Although the teams focused on the heart, the computational method they developed is broadly applicable to other tissues, and was successfully used to identify regulatory elements for cells of the limbs and brain. Cataloging these regulatory sequences may improve understanding of diseases and lays the groundwork for improved medical treatments.
The research, conducted by scientists at the National Institutes of Health's National Center for Biotechnology Information (NCBI) and the University of Chicago, is published in the March 2010 issue of Genome Research and is available online.
All cells of the human body share the same set of 46 chromosomes with approximately 23,000 genes, but only specific subsets of those genes will be activated in individual organs and tissues. Cells in the heart and other tissues switch genes on and off in different cells and at different points in their life spans by using regulatory elements, segments of DNA that control gene expression and are scattered throughout the sequence of 3 billion letters of the human genome.

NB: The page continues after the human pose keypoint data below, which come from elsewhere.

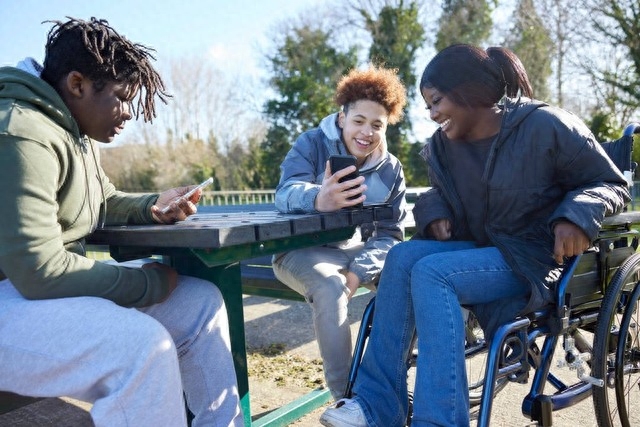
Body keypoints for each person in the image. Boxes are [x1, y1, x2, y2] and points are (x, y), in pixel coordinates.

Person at [320, 44, 630, 427]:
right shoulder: (442, 147)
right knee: (402, 258)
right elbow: (440, 193)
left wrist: (577, 216)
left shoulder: (545, 124)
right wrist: (434, 213)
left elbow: (610, 183)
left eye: (436, 102)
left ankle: (440, 421)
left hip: (534, 257)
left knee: (433, 274)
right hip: (481, 250)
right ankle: (376, 407)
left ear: (467, 91)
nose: (432, 114)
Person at [0, 17, 243, 427]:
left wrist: (152, 205)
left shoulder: (71, 128)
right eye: (120, 98)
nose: (128, 113)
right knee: (142, 349)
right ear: (77, 84)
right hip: (14, 291)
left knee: (199, 303)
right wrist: (146, 284)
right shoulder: (20, 130)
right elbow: (39, 272)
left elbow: (101, 198)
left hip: (31, 292)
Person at [272, 64, 408, 400]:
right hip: (298, 252)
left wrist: (358, 273)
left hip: (352, 251)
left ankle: (385, 381)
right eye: (359, 121)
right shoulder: (311, 143)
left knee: (410, 278)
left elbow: (390, 234)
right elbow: (284, 193)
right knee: (331, 290)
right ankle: (345, 400)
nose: (366, 132)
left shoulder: (390, 169)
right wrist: (318, 197)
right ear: (342, 117)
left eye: (377, 124)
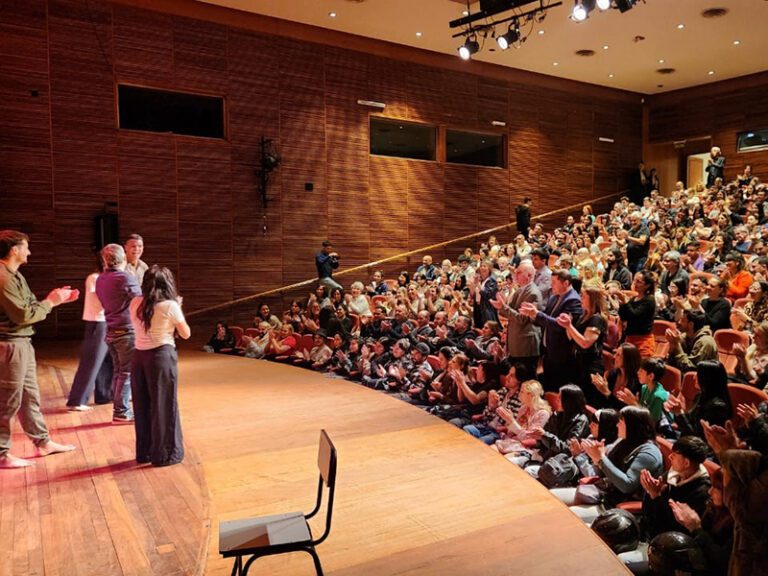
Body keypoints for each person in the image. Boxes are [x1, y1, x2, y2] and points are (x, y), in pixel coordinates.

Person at [0, 230, 79, 468]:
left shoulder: (15, 276)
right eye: (26, 247)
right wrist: (52, 302)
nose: (29, 252)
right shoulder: (2, 278)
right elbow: (24, 315)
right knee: (7, 401)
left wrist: (55, 299)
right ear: (14, 250)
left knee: (28, 397)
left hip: (22, 343)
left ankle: (43, 442)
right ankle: (1, 453)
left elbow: (31, 305)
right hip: (10, 345)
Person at [129, 266, 190, 466]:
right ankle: (164, 454)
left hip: (138, 357)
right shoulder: (169, 305)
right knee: (164, 405)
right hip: (161, 357)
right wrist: (178, 308)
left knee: (143, 405)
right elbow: (185, 333)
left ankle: (145, 452)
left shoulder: (135, 303)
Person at [95, 243, 142, 424]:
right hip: (126, 331)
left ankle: (119, 409)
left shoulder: (100, 279)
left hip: (111, 330)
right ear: (123, 258)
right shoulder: (125, 278)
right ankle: (121, 412)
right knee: (127, 373)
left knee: (119, 372)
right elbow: (141, 301)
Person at [522, 270, 583, 391]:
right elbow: (545, 318)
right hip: (548, 351)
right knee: (547, 386)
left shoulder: (573, 300)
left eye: (554, 282)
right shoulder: (554, 297)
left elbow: (561, 325)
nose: (551, 285)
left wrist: (537, 314)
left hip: (561, 354)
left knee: (556, 388)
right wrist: (532, 315)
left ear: (565, 283)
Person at [66, 258, 114, 410]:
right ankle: (77, 400)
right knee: (91, 361)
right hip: (97, 322)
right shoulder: (94, 278)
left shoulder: (107, 278)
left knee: (106, 360)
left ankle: (104, 394)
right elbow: (99, 300)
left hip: (108, 321)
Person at [491, 260, 542, 378]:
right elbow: (509, 312)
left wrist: (504, 307)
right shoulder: (520, 290)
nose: (515, 274)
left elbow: (522, 319)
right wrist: (502, 305)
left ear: (529, 275)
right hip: (517, 345)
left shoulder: (533, 292)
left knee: (525, 380)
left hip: (525, 346)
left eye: (519, 272)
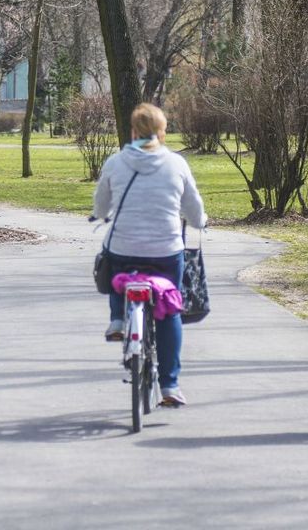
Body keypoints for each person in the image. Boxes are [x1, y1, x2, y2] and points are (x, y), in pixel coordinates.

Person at [91, 103, 207, 407]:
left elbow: (101, 204)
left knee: (112, 259)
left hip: (124, 249)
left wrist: (100, 215)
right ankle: (169, 386)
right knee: (170, 310)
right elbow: (193, 207)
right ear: (162, 132)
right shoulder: (177, 164)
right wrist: (200, 222)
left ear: (133, 131)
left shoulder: (115, 162)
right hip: (166, 252)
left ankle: (118, 320)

The computational model is a tool to detect those switches within vast stretches of DNA. It offers a glimpse into the genetic blueprint for development and maintenance of organs, and could give researchers new targets for the study of disease.
"These sequences are literally in the middle of nowhere, these tiny things in a sea of anonymous sequences," said Marcelo Nobrega, assistant professor of human genetics at the University of Chicago and one of the study authors. "The question was: How are you going to find those?"
To conduct this difficult search, scientists at NCBI (a division of the National Library of Medicine at NIH) and the University of Chicago developed a machine learning approach to accurately detect signatures of heart regulatory elements. The machine learning approach involved the use of algorithms that enabled the computers to recognize complex patterns in the data and to improve the accuracy of recognition by automatically adapting the computational methods to the experimental data.
The research effort began with NCBI scientists analyzing segments of DNA already known to be heart regulatory elements and identifying combinations of short DNA segments, or motifs, that were common among those regulatory elements. "We then scanned the whole sequence of the human genome for other instances of similar motif combinations to find genetic signatures that would accurately predict heart regulatory activity," explained Leelavati Narlikar, an NCBI researcher who applied her machine learning expertise to the study and is lead author on the paper.
The resulting computer-predicted regulatory elements were then tested by the team at the University of Chicago, which attached the candidate elements to green fluorescent protein and injected them into zebrafish eggs. The researchers could confirm that the elements were active in heart cells by the green glow emanating from the zebrafish embryos.
The two research teams went through several cycles of training the computers to recognize the genetic code and testing the new predictions in zebrafish eggs to achieve the final set of predictions that would light up a high percentage of candidate regulatory elements in the heart.
"If you go randomly in the genome and pull out a sequence to test, the chance that you're going to hit a heart enhancer is probably going to be a fraction of a percent," Nobrega said. "Yet with our list of sequences, you have a 60 percent chance. It's tremendously better."
The ultimate tally of potential heart regulator sequences they found? Almost 42,000.
"Uncovering more than 40,000 novel stretches of DNA that control the activity of heart-related genes is an important step forward, as research to date has shown that many disease-associated changes in DNA lie in parts of the genome where biological function is not easily identified," said Alan M. Michelson, M.D., Ph.D., associate director for basic research at the National Heart, Lung, and Blood Institute (NHLBI), which co-funded the research. "This research gives us a whole new approach for understanding how individual genetic changes contribute to heart disease."
"We can finally say that there is a well-defined genetic code hardwired in our genomes that can be used to specifically identify heart regulatory elements in the vast sequence that makes up the human genome," said Ivan Ovcharenko, who led the NCBI team and is a coauthor on the paper. "With the advance of computational methods, we can use computers to break this code, learn its encryption, and understand the signals heart cells receive to regulate genes."
"The novel classifier developed by Drs. Nobrega and Ovcharenko and their colleagues will provide a significant new tool for scientists trying to unravel the intricate regulatory code controlling heart formation," said Brian Black, professor and associate director of the Cardiovascular Research Institute at the University of California, San Francisco.